Jacek Caban (@jacek) commented about dlls/kernelbase/path.c:
memcpy(buf + 2, src + 2, 2 * sizeof(WCHAR));
StrToIntExW(buf, STIF_SUPPORT_HEX, &ih);
/* Check if it is a valid continuation byte. */
if (*(src + 1) == '%' && (ih & 0xc0) == 0x80)
{
utf8_buf[i] = ih;
src += 3;
}
else
{
utf8_len = i;
break;
}
}
utf16_len = MultiByteToWideChar(CP_UTF8, MB_ERR_INVALID_CHARS, utf8_buf, utf8_len, NULL, 0);
I think you could pass utf16_but here and avoid calling `MultiByteToWideChar` twice.
Jacek Caban (@jacek) commented about dlls/kernelbase/path.c:
/* Check if it is a valid continuation byte. */
if (*(src + 1) == '%' && (ih & 0xc0) == 0x80)
{
utf8_buf[i] = ih;
src += 3;
}
else
{
utf8_len = i;
break;
}
}
utf16_len = MultiByteToWideChar(CP_UTF8, MB_ERR_INVALID_CHARS, utf8_buf, utf8_len, NULL, 0);
if (!utf16_len)
continue;
Is continue right in this case? Should we use something like next = 0xffff instead? A test would be nice.
Jacek Caban (@jacek) commented about dlls/kernelbase/path.c:
src += 3;
}
else
{
utf8_len = i;
break;
}
}
utf16_len = MultiByteToWideChar(CP_UTF8, MB_ERR_INVALID_CHARS, utf8_buf, utf8_len, NULL, 0);
if (!utf16_len)
continue;
else
{
MultiByteToWideChar(CP_UTF8, 0, utf8_buf, utf8_len, utf16_buf, utf16_len);
utf16_buf[utf16_len] = 0;
There is no need for null-termination, you have utf16_len available, so you could use that when copying the result.
On Tue Aug 1 10:54:45 2023 +0000, Jacek Caban wrote:
Is continue right in this case?

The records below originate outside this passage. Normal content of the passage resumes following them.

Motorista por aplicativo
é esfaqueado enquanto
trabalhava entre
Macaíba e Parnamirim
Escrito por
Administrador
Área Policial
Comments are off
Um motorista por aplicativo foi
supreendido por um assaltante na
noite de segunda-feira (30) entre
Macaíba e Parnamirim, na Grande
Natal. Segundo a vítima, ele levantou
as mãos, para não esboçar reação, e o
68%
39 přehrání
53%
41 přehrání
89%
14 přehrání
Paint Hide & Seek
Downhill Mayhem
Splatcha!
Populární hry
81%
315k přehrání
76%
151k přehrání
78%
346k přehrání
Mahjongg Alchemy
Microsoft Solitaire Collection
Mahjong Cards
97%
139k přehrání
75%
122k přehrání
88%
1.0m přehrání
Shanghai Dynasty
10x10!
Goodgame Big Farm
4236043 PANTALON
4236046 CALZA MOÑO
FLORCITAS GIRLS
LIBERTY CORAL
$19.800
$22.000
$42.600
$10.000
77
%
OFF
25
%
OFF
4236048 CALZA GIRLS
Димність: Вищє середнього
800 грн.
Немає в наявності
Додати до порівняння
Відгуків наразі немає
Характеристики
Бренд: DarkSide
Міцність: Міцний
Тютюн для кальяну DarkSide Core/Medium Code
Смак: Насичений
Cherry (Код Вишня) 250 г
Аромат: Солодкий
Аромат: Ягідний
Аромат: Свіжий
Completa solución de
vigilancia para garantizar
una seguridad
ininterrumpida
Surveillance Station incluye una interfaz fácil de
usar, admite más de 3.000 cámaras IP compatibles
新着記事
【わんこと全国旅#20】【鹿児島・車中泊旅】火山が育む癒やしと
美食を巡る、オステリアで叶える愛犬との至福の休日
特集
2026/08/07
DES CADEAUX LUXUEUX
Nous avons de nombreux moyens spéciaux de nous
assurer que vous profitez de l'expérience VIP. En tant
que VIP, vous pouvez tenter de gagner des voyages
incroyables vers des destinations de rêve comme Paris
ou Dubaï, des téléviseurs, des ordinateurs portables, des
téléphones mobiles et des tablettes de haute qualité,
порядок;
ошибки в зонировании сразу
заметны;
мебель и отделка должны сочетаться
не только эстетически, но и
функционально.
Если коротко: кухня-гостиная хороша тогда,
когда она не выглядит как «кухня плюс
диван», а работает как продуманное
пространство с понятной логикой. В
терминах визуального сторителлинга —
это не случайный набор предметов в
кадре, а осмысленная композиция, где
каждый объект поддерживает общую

Should we use something like next = 0xffff instead? A test would be nice.
Is "file://foo/%E4%AD%E6%96%87/bar" the case: https://gitlab.winehq.org/wine/wine/-/merge_requests/585/diffs?commit_id=d48b42bbb0750497dbddc972e7287c30feaccd4d#39c88e69f9ddfbd37ae3565e18bb4723cebb11cb_422_444? MultiByteToWideChar() will convert the whole corrupt UTF-8 character to 0xfffd.
On Wed Aug 2 06:22:03 2023 +0000, Jactry Zeng wrote:
Is "file://foo/%E4%AD%E6%96%87/bar" the case: https://gitlab.winehq.org/wine/wine/-/merge_requests/585/diffs?commit_id=d48b42bbb0750497dbddc972e7287c30feaccd4d#39c88e69f9ddfbd37ae3565e18bb4723cebb11cb_422_444? MultiByteToWideChar() will convert the whole corrupt UTF-8 character to 0xfffd.
Ah, I think I see: "file://foo/%E4%AD%E6%96%87/bar" is the case, but lstrcmpW() didn't do a good job in this comparison, using wcscmp() instead will expose the issue.